Dinosaurs did not comprise a significant portion of terrestrial animal diversity for much of the early Mesozoic, but they eventually supplanted the raisuchians, aetosaurs, rynchosaurs and other reptile groups as the dominant vertebrates on land. Their spectacular success would last them through the middle and later Mesozoic – and beyond, given that birds are modern day descendants of dinosaurs.

But what made the ascent of the dinosaurs to ecological preeminence possible?

Some researchers have suggested that the upright-walking dinosaurs may have been more efficient terrestrial locomotors than their sprawling gaited and semi-sprawling gaited contemporaries – and that this was crucial to their long-term evolutionary success. Others have opined that the evolution of warm-blooded physiology in early dinosaurs may have given them a “competitive edge” over other reptile groups.

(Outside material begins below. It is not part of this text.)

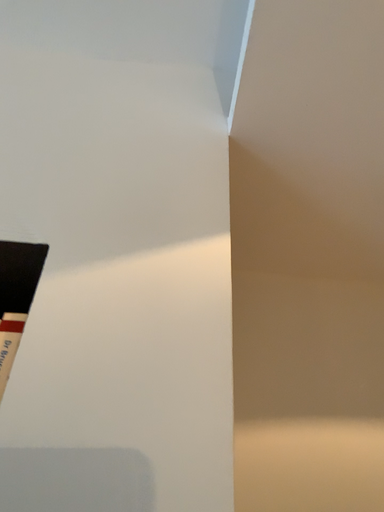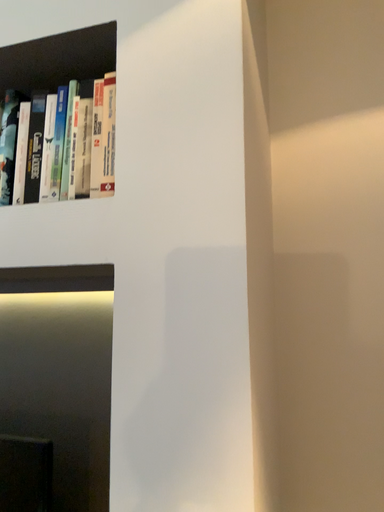
Question: How did the camera likely rotate when shooting the video?

Choices:
 (A) rotated upward
 (B) rotated downward

Answer: (B)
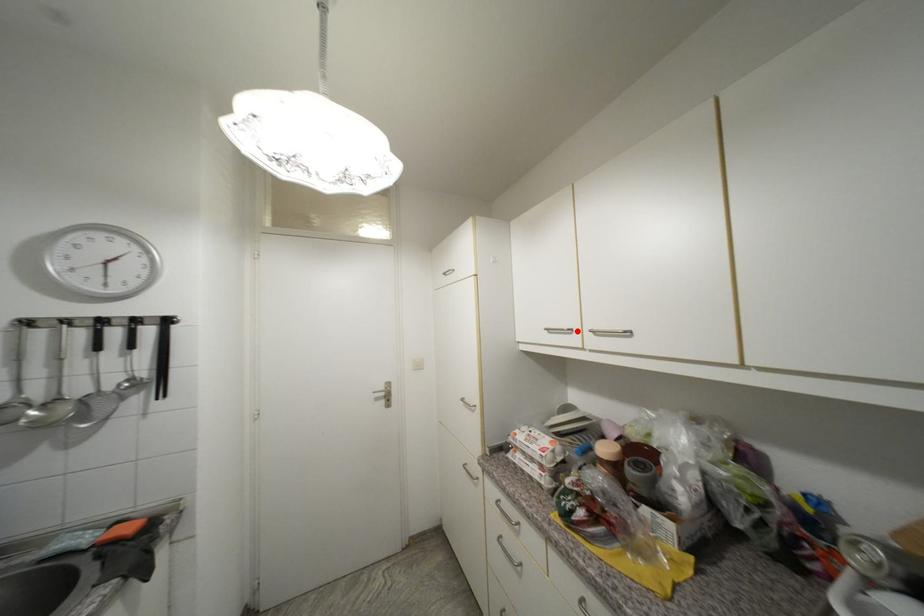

It seems likely, however, that the meteoric rise of this scrappy upstart clade had more to do with luck than any inherent superiority. After all, a number of other archosaurs evolved an erect gait but did not diversify to anywhere near the extent that the dinosaurs did, nor did they survive past the early Mesozoic. The fossil record suggests that two large-scale mass extinction events took place during the early Mesozoic, successively culling the landscape of various groups of large reptiles and transforming vegetation planet-wide. Early dinosaurs just happened to scrape through these tough times and inherited a world deserted of major competitors.

*There is evidence for at least facultative bipedalism in a number of raiusuchians.


1. Lucas, Spencer G. Dinosaurs: the textbook. McGraw-Hill, 2004.
2. (Accessed: 26 June 2012)
3. Fraser, N. I. C. H. O. L. A. S., and DOUGLAS HENDERSON. Dawn of the Dinosaurs. Indiana University Press, Bloomington, IN, 2006.